マンナカは間を空けた後「そうだな」と言って、静かにゆっくりと語り始めた。
「我が、神の権限を持ちこの地を治める地龍として目覚めた時、我の生まれた山の中だけに龍が存在する事を許された。その引き換えに、この大地に人の手が及ばぬ事。そして他の生命との均衡を保つ為に、他の龍族は龍化を禁じられた」
「な、なるほど。龍化すれば、自力で生命力を保つ事は出来ないから」
「左様」
「けど、せめて戻る事とかはできないんですか?」
「残念ながら一度龍化してしまえば、二度とは戻らぬ。だから、龍になるという事は死んだ事になる」
そう言われツバメは青ざめた。
龍化してしまうと二度と元に戻れないというのに、白龍族のあの男達は軽率な判断で龍化してしまった。それがどんなに恐ろしい事か、彼らは知らなかったのだろうか。

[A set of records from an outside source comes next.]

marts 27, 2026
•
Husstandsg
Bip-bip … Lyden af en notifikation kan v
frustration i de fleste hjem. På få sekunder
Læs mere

(……いや、そんな筈はない。白龍族は昔から居たはずだから、龍化したらどうなるかは知っているはず。しかし何故)
ツバメが深く考え始めると、マンナカはツバメの気持ちを読みとり、それに対して答えた。
「昔は人の数がそこまで多くなかった上に、外側にも半獣人や獣人達が住んでいた。だから、白龍族や一部の龍族はこっそりと龍化した者を匿っていた。故に、今でも一部の龍族の者はそれを危険視していない者がいるのだろう」
マンナカの説明にツバメは納得しつつも、複雑な気持ちになった。
白龍族のあの男達のように、ただ単に力を示すだけに龍化する事は間違っていると分かるものの、時に感情というものは自分では自制出来ない時もある。
例えば大事な人を失ってしまったら? 失わなくとも、傷付けられたり、危機を感じたりすれば場合によってはなってしまう者もいるかもしれない。けど、なってしまったその後はどうなる?
そう考えた時、やはり龍化してはならないとツバメは改めて思った。コムギが、集落の皆がいるから。と。自分自身がなってしまえば、彼らもまた自分と同じ悲しむ気持ちになってしまう。
「大丈夫か?」
言葉を発さないツバメにマンナカが訊ねれば、ツバメはハッとした後、僅かに笑みを浮かべて頷く。それに対して赤い龍は安堵したのか目を細めた。
ツバメの傍で座って見守っていたコロも立ち上がると、マンナカは白く長い髭を揺らしながら顔を上げる
「其方の背後の牛や羊達も待っている。足止めして悪かった」
「い、いえ。教えてくださりありがとうございます」
「くれぐれも気をつけよ。これ以上龍族もその他の種族達も失いたくはないからな」
最後につれどことなく切なげにマンナカは話す。きっと今までに多くの龍族の最期を見届けてきたのだろう。
そんなマンナカの意思を感じながら、ツバメもまた哀しげに笑うと「そうですね」と返した。
話が済んだ所で、マンナカはツバメ達から距離を置くと、地面を蹴り上げるように空高くへと飛んでいく。
日の光に隠れ、徐々に遠く小さくなっていくマンナカを見送ると、ツバメは傍のコロに話しかけて、牛や羊達の元へ戻っていった。